Bill C-11 would provide for a parliamentary review of the Copyright Act every five years. At that time, Parliament would have the opportunity to review the changes made by the bill, as well as study how well the Copyright Act, as a whole, is serving to balance the needs of creators and users.

However, let us move quickly on passing the bill now, so that consumers and creators can soon benefit from these provisions. I urge hon. members of all parties to join me in voting for third reading so the bill can proceed to the Senate.

Report StageCopyright Modernization ActGovernment Orders

1:50 p.m.

NDP

Hélène LeBlanc NDP LaSalle—Émard, QC

Mr. Speaker, I thank the hon. member, whom I have the pleasure of working with as a member of the Standing Committee on Industry, Science and Technology.

My colleague spoke at length, but I would like him to talk a little more about the much-touted provision on education. We know very well that the market for educational books is fairly limited.

How would the market for educational books produced in Canada survive, given this provision? What does he see for the future of companies in the educational book business, the publishing companies? What would the future be like for these publishers, given this provision?

Report StageCopyright Modernization ActGovernment Orders

1:50 p.m.

Conservative

Mike Lake Conservative Edmonton—Mill Woods—Beaumont, AB

Mr. Speaker, of course there are significant education provisions contained in the bill, provisions that would make it easier for teachers to enhance the educational experience for students through a variety of means, technological means, for example, using the Internet to kind of learn on the fly and creatively explore things as they come up, as they are discussed by the class. Of course, this would be covered by the rules around fair dealing. There are six factors that have to be considered when we are talking about fair dealing. Witnesses, during the course of the committee hearings, from time to time forgot about the fact that those six factors existed.

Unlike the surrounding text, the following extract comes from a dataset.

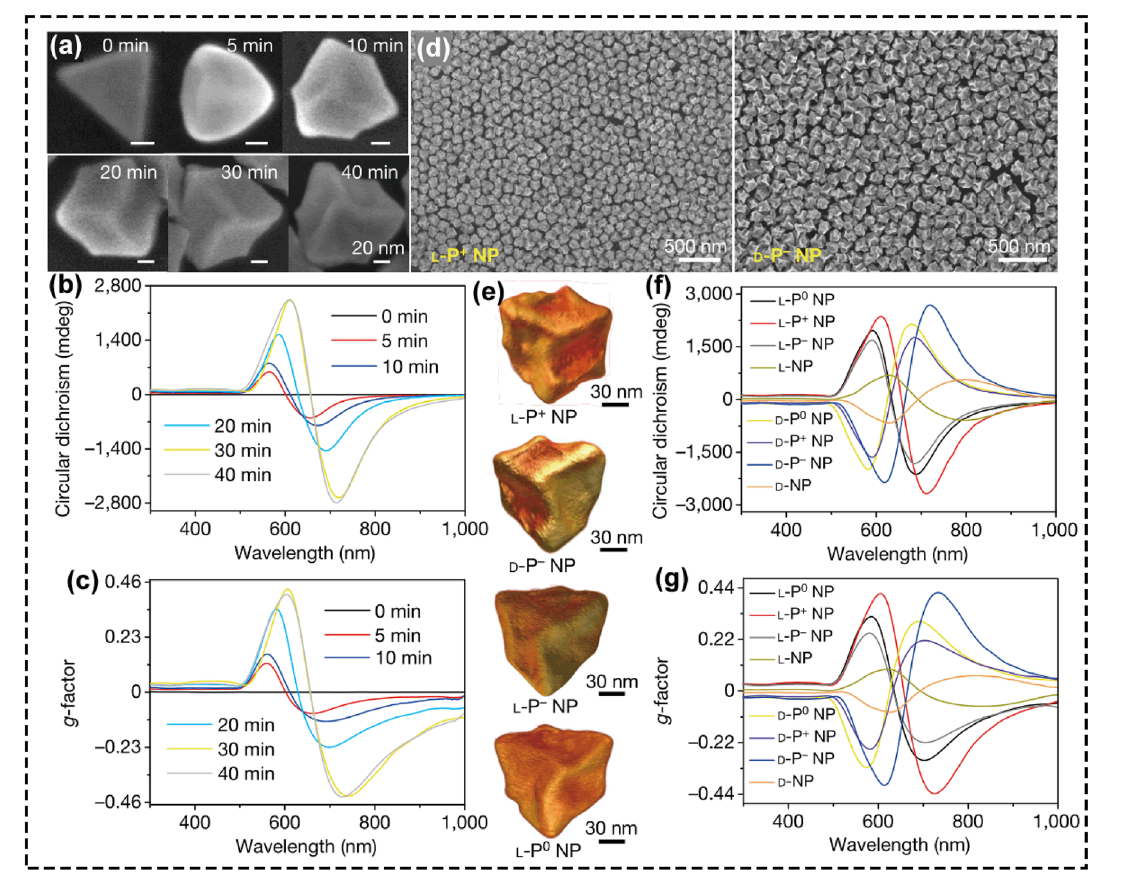
Fig. 3 Morphology and spectroscopy of CPL-mediated chiral gold nanostructures. Scanning electron microscope (SEM) images a , circular dichroism spectra b and g-factor spectra c of L-P+ NPs after 0, 5, 10, 20, 30, and 40 min of illumination at 594 nm with 84 mW cm−2. d SEM images of L-P+ NPs and D-P− NPs. e TEM tomography images of L-P+, L-P−, D-P−, and L-P0 NPs. Circular dichroism spectra f and g-factor spectra g of NPs synthesized under different light conditions in the presence of CYP dipeptides: L-P+ NPs (under LCP illumination), D-P− NPs (under RCP illumination), D-P+ NPs (under LCP illumination), L-P− NPs (under RCP illumination), L-P0 NPs (under LP illumination), D-P.0 NPs (under LP illumination), L-NPs (without light illumination), and D-NPs (without light illumination) (reproduced with permission from Ref. [79]. Copyright 2022 Nature publishing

We are also taking measures to better enable the use of distance learning so, for example, a student somewhere in a northern community, in Nunavut, could take part in a classroom discussion that is happening in a classroom in Edmonton, for example, and not be hindered by the rules around the copyright law.

Report StageCopyright Modernization ActGovernment Orders

1:50 p.m.

Liberal

Geoff Regan Liberal Halifax West, NS

Mr. Speaker, as my hon. friend knows, the bill would provide that persons with a perceptual disability could circumvent a digital lock. However, the problem is that they would also, then, have to put it back in its original condition, whether it is software, a DVD or whatever.

For persons with a disability, in many cases, it is hard to imagine how they could get access to the means whereby they could remove a digital lock, let alone put the software or DVD back in its original condition afterward.

Why does my hon. colleague feel the government is insisting on maintaining these provisions, which would not help people with disabilities?

Report StageCopyright Modernization ActGovernment Orders

1:50 p.m.

Conservative

Mike Lake Conservative Edmonton—Mill Woods—Beaumont, AB

Mr. Speaker, of course the hon. member had a chance to hear from individuals before the committee during the testimony. We have taken significant measures in the bill to enhance the ability of those dealing with perceptual disabilities to benefit from copyrighted works in ways that are balanced. Again the key word, as we have said in every discussion throughout the conversation around the bill, is “balance”.

Certainly, people came before the committee. Virtually everybody who came before the committee had something they would change about the legislation. However, the vast majority of the people who came before the committee also said that our copyright law would be better with the passing of the bill and urged us to pass the bill as soon as possible.

I hope we can count on the hon. member and his party to help us do that.